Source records
────────────────

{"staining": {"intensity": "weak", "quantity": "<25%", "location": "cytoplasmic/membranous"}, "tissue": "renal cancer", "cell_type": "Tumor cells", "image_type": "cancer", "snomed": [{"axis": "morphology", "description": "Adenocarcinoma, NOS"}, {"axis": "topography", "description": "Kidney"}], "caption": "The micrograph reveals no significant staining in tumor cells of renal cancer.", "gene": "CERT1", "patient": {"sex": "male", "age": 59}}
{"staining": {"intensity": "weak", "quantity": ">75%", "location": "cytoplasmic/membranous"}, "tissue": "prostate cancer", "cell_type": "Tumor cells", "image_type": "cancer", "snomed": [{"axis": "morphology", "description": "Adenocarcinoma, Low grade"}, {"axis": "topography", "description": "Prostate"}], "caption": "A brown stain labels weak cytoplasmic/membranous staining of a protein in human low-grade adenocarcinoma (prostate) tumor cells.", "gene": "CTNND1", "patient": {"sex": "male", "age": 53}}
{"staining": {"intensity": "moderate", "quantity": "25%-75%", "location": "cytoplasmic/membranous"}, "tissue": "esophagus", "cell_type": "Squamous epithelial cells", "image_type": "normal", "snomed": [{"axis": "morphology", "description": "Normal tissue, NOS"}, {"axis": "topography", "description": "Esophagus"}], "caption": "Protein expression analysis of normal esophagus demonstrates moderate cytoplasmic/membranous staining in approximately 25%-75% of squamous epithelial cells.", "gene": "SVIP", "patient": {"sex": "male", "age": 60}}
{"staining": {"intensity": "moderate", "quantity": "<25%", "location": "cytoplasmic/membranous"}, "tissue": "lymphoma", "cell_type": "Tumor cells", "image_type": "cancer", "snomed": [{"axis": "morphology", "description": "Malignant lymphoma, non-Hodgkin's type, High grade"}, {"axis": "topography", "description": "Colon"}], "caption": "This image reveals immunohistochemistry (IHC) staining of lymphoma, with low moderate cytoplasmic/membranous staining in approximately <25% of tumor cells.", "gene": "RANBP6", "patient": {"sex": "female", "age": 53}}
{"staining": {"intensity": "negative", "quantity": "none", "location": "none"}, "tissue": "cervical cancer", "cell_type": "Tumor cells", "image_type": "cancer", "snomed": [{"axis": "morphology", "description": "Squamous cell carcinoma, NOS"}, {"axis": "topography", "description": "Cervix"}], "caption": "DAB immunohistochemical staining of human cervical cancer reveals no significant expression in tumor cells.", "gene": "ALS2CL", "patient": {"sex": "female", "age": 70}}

────────────────

▶ TASK ITEM
Which of the lines above contain "significant"? Return them all.

▶ RESPONSE FOR THIS EXERCISE
{"staining": {"intensity": "weak", "quantity": "<25%", "location": "cytoplasmic/membranous"}, "tissue": "renal cancer", "cell_type": "Tumor cells", "image_type": "cancer", "snomed": [{"axis": "morphology", "description": "Adenocarcinoma, NOS"}, {"axis": "topography", "description": "Kidney"}], "caption": "The micrograph reveals no significant staining in tumor cells of renal cancer.", "gene": "CERT1", "patient": {"sex": "male", "age": 59}}
{"staining": {"intensity": "negative", "quantity": "none", "location": "none"}, "tissue": "cervical cancer", "cell_type": "Tumor cells", "image_type": "cancer", "snomed": [{"axis": "morphology", "description": "Squamous cell carcinoma, NOS"}, {"axis": "topography", "description": "Cervix"}], "caption": "DAB immunohistochemical staining of human cervical cancer reveals no significant expression in tumor cells.", "gene": "ALS2CL", "patient": {"sex": "female", "age": 70}}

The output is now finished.